Ambassador Prepares MBA Students for Trip to Peru
When students in Georgetown’s Evening MBA program travel to Peru this summer, they will land in Lima with a greater understanding of the country, thanks to a presentation by Peruvian Ambassador Luis Miguel Castilla.
Castilla spoke to the students at the McDonough School of Business on May 27, sharing his insights on the country’s economy and culture.
The 41 students will travel to Peru for one week in July, marking the culmination of their Global Business Experience consulting course. The MBAs will present eight projects for companies like L’Oreal and Pulso Corporacion Medica, and Tierra Viva Hotels.
“This is a country that has transformed itself tremendously over the past few decades,” Castilla said, citing a decline in the poverty rate, lower inflation, and increased wealth.
Castilla shared the three pillars of Peru’s growth strategy, including strong and responsible economic management, private investment, and trade.
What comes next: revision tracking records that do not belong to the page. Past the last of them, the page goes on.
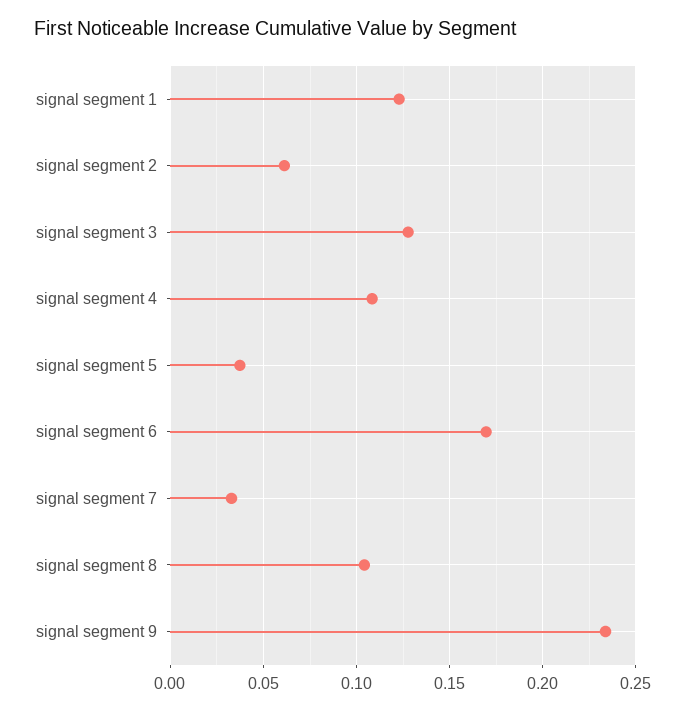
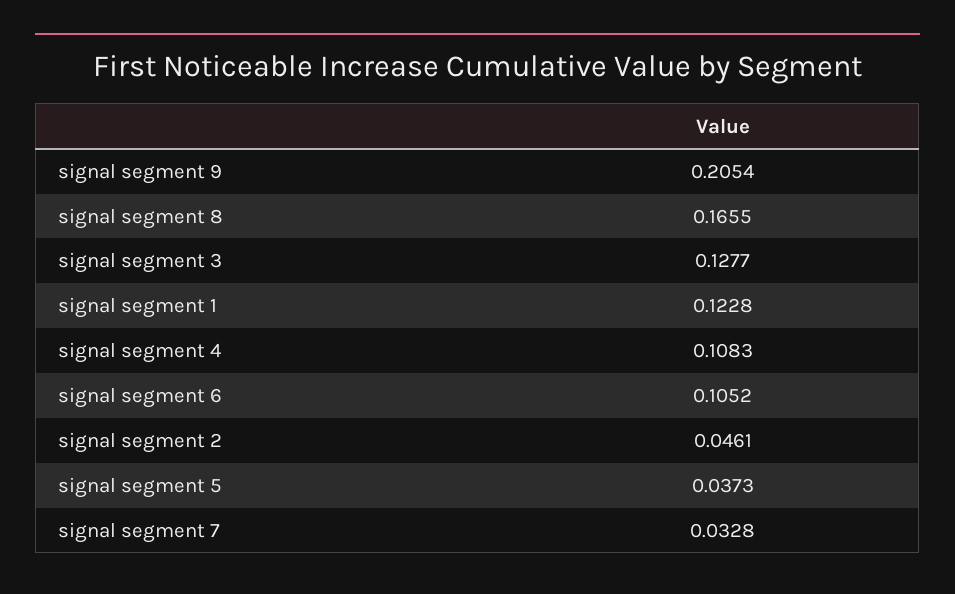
  {
    "signal segment 1": 0.1228,
-   "signal segment 2": 0.06,
+   "signal segment 2": 0.0461,
    "signal segment 3": 0.1277,
    "signal segment 4": 0.1083,
    "signal segment 5": 0.0373,
-   "signal segment 6": 0.17,
+   "signal segment 6": 0.1052,
    "signal segment 7": 0.0328,
-   "signal segment 8": 0.105,
+   "signal segment 8": 0.1655,
-   "signal segment 9": 0.235
+   "signal segment 9": 0.2054
  }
Peru is working on several trade agreements, including with Russia, and is one of 12 countries in the Trans-Pacific Partnership (TPP).
“Unlike other trade agreements, there is an emphasis on generating growth for small- and medium-sized enterprises (SMEs),” Castilla said about TPP.
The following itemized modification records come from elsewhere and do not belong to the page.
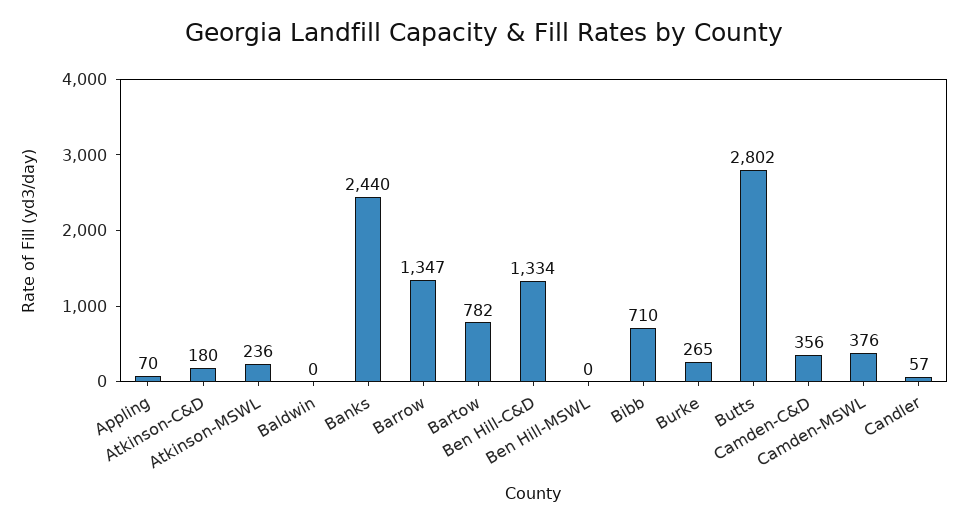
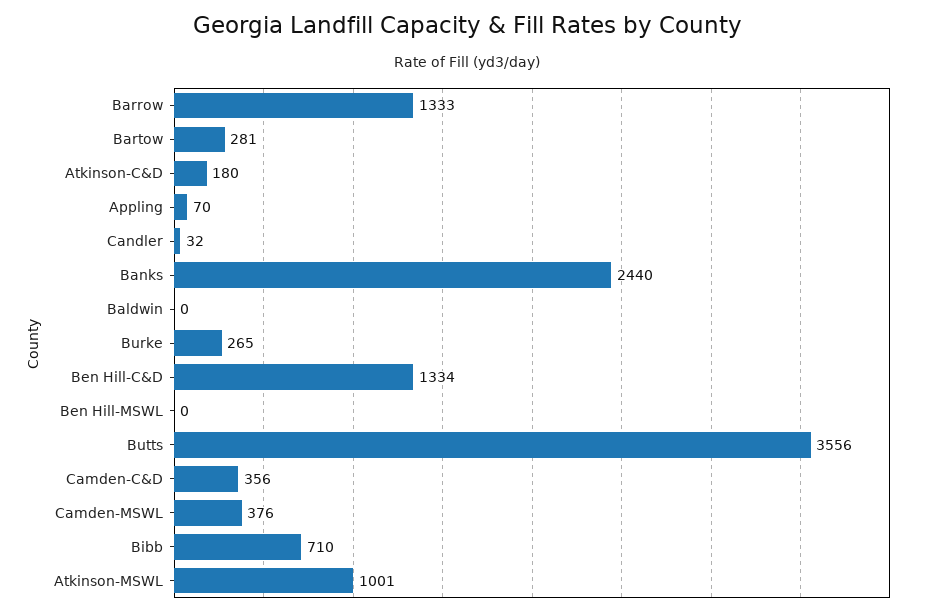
  {
    "Appling": 70,
    "Atkinson-C&D": 180,
-   "Atkinson-MSWL": 236,
+   "Atkinson-MSWL": 1001,
    "Baldwin": 0,
    "Banks": 2440,
-   "Barrow": 1347,
+   "Barrow": 1333,
-   "Bartow": 782,
+   "Bartow": 281,
    "Ben Hill-C&D": 1334,
    "Ben Hill-MSWL": 0,
    "Bibb": 710,
    "Burke": 265,
-   "Butts": 2802,
+   "Butts": 3556,
    "Camden-C&D": 356,
    "Camden-MSWL": 376,
-   "Candler": 57
+   "Candler": 32
  }

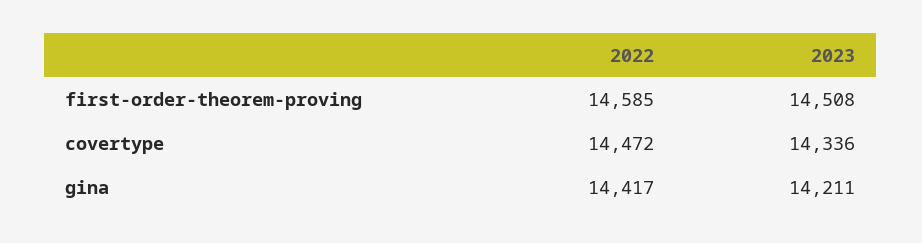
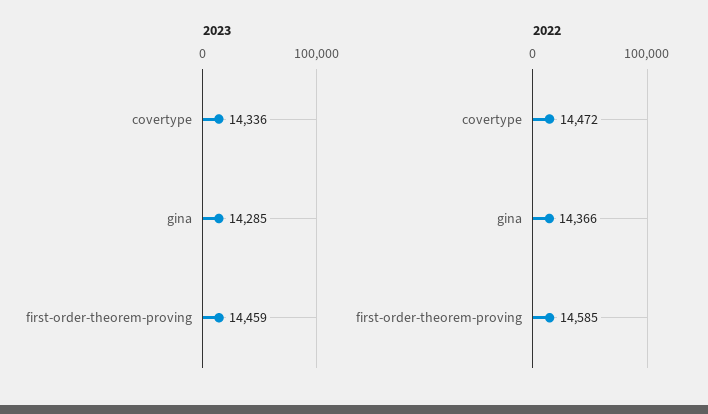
  {
    "2022": {
      "first-order-theorem-proving": 14585,
      "covertype": 14472,
-     "gina": 14417
+     "gina": 14366
    },
    "2023": {
-     "first-order-theorem-proving": 14508,
+     "first-order-theorem-proving": 14459,
      "covertype": 14336,
-     "gina": 14211
+     "gina": 14285
    }
  }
Despite the recession facing Latin America, Castilla believes Peru will continue to be a global leader.
“Peru is quite well positioned to face complicated times in the world,” he said.
He acknowledged the challenges facing the country, from an inefficient government bureaucracy to corruption.
“We need to invest in human capital and infrastructure, and we need to diversify,” he said. “All of the things I have mentioned are the means to an end: Improving the welfare of our people.”
Wilbert Hidalgo, assistant director of global programs at Georgetown McDonough, grew up in Peru and will accompany the MBA students on their trip this summer.
“Castilla gave an insightful presentation on the Peruvian economy based on his first-hand experience heading the Ministry of Economy and Finance and from his current job as a diplomat,” Hidalgo said. “He not only explained the outstanding macroeconomic performance of the country but also the challenges we still have to address in terms of poverty and inequality reduction.”